The move comes as the industry has been significantly affected by the restrictions imposed as part of the coronavirus pandemic, including no in-person valuations or solicitors witnessing contracts.
Lenders have already quizzed the government about shutting down the housing market, after communities secretary Robert Jenrick tweeted that moves should be delayed wherever possible.
Lloyds Banking Group, the UK’s biggest lender, had already announced it would be extending offers by three months as part of its mitigation efforts earlier this week.
‘Achieve sensible outcome’
The wider extension was announced as a joint statement by trade bodies UK Finance and the Building Societies Association (BSA).
They noted that if borrowers’ financial circumstances were hit during the extension period, or if the terms of the purchase changed, they would work closely with the borrower to “achieve a sensible outcome”.
UK Finance chief executive Stephen Jones said lenders recognised that many people looking to move into their new home were facing significant stress and uncertainty due to the impacts of coronavirus, with social distancing measures meaning many house moves would need to be delayed.
“It is clearly not appropriate for people shielding or self-isolating to move home,” he said.
“Therefore, where chains contain people in these groups, lenders, conveyancers and other professionals are working together to enable these customers’ moves to be delayed.
“Where people have already exchanged contracts for house purchases and set dates for completion this is likely to be particularly stressful.
“To support these customers at this time, all mortgage lenders are working to find ways to enable customers who have exchanged contracts to extend their mortgage offer for up to three months to enable them to move at a later date.”
BSA chief executive Robin Fieth echoed these sentiments and acknowledged the enormity of the situation.
“Lenders and borrowers face an unprecedented set of circumstances,” he said.
“People who would have been preparing and expecting to move house in the coming weeks now face a wait until Covid-19 restrictions can be lifted.
“Our hearts go out to them and our heads are clear that it would be unfair for these people to have to start their mortgage application all over again once life returns to a more normal state.

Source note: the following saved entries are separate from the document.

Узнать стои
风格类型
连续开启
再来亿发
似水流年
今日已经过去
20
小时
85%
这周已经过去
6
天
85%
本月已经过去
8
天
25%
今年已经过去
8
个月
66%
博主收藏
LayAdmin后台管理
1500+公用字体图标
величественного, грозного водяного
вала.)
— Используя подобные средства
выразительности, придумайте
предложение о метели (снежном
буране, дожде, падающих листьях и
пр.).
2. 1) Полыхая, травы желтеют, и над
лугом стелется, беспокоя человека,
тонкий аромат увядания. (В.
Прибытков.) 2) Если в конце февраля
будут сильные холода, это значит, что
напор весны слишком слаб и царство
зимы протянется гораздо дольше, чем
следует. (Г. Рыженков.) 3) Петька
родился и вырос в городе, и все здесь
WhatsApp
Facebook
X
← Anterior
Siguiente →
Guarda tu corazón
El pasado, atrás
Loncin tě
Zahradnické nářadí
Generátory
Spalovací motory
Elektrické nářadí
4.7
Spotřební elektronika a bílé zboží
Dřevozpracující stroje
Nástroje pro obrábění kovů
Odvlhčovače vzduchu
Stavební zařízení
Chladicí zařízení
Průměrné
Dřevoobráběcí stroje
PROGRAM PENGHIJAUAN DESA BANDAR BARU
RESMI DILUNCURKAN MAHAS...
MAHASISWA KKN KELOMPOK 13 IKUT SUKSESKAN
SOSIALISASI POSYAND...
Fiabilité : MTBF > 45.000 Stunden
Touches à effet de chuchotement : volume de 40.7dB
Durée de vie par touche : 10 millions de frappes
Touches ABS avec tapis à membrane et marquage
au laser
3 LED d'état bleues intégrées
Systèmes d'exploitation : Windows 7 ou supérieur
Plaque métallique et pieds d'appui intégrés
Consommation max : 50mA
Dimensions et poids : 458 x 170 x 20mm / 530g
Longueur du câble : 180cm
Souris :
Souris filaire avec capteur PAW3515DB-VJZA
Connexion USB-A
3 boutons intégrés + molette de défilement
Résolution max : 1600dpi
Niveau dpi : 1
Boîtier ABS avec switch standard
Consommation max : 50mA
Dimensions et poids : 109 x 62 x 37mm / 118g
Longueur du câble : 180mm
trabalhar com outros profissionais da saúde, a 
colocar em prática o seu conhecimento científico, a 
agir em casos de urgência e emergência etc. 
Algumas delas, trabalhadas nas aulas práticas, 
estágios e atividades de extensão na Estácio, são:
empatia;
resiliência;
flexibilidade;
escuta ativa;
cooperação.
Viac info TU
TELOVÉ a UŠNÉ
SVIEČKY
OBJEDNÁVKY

“A three-month extension of existing mortgage offers seems a fair and reasonable step to take.”
Leeds Building Society was one of the first lenders to respond to the announcement.
It confirmed that offers, which are six months as standard, would be extended to nine months where exchange of contracts has taken place.

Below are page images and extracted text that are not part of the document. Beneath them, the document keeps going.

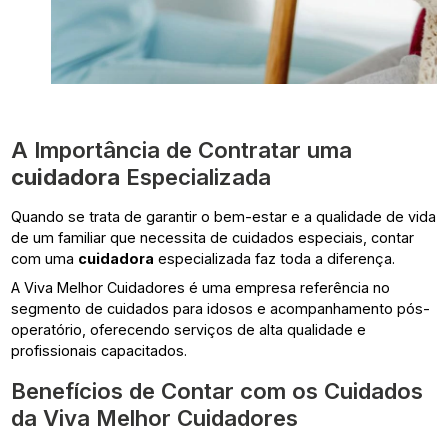
A Importância de Contratar uma
cuidadora
Especializada
Quando se trata de garantir o bem-estar e a qualidade de vida
de um familiar que necessita de cuidados especiais, contar
com uma
cuidadora
especializada faz toda a diferença.
A Viva Melhor Cuidadores é uma empresa referência no
segmento de cuidados para idosos e acompanhamento pós-
operatório, oferecendo serviços de alta qualidade e
profissionais capacitados.
Benefícios de Contar com os Cuidados
da Viva Melhor Cuidadores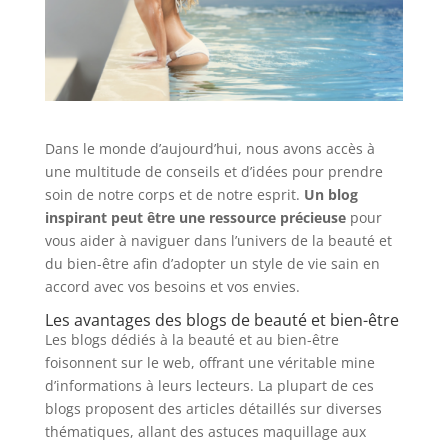
Dans le monde d’aujourd’hui, nous avons accès à
une multitude de conseils et d’idées pour prendre
soin de notre corps et de notre esprit.
Un blog
inspirant peut être une ressource précieuse
pour
vous aider à naviguer dans l’univers de la beauté et
du bien-être afin d’adopter un style de vie sain en
accord avec vos besoins et vos envies.
Les avantages des blogs de beauté et bien-être
Les blogs dédiés à la beauté et au bien-être
foisonnent sur le web, offrant une véritable mine
d’informations à leurs lecteurs. La plupart de ces
blogs proposent des articles détaillés sur diverses
thématiques, allant des astuces maquillage aux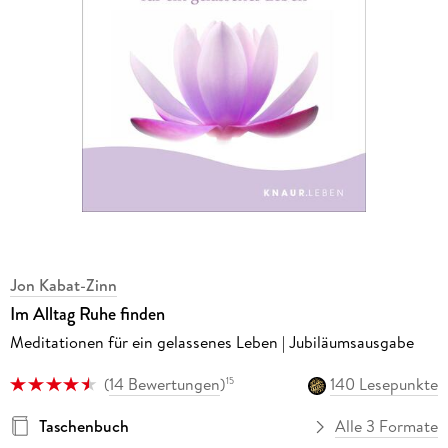
Jon Kabat-Zinn
Im Alltag Ruhe finden
Meditationen für ein gelassenes Leben | Jubiläumsausgabe
(
14 Bewertungen
)
140 Lesepunkte
15
Taschenbuch
Alle 3 Formate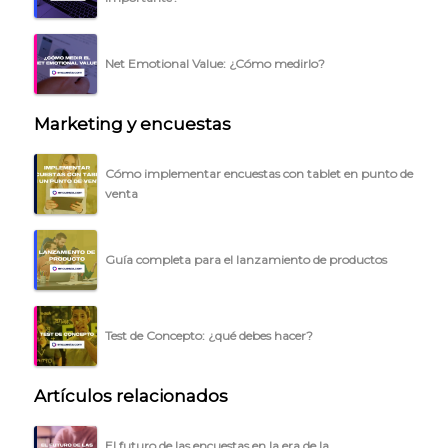
Net Emotional Value: ¿Cómo medirlo?
Marketing y encuestas
Cómo implementar encuestas con tablet en punto de
venta
Guía completa para el lanzamiento de productos
Test de Concepto: ¿qué debes hacer?
Artículos relacionados
El futuro de las encuestas en la era de la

Chief customer officer Jaedon Green said this would help borrowers who expected to complete their home purchase in the near future.
“In line with other lenders, we’re working hard to minimise disruption and inconvenience to our customers at what is a challenging time for everyone,” he said.
“Home moves are recognised as potentially stressful under normal circumstances, so we’re doing all we can to support our customers and intermediary partners.”
The mutual added that applicants whose offer expires after 30 April do not need to get in touch at this stage.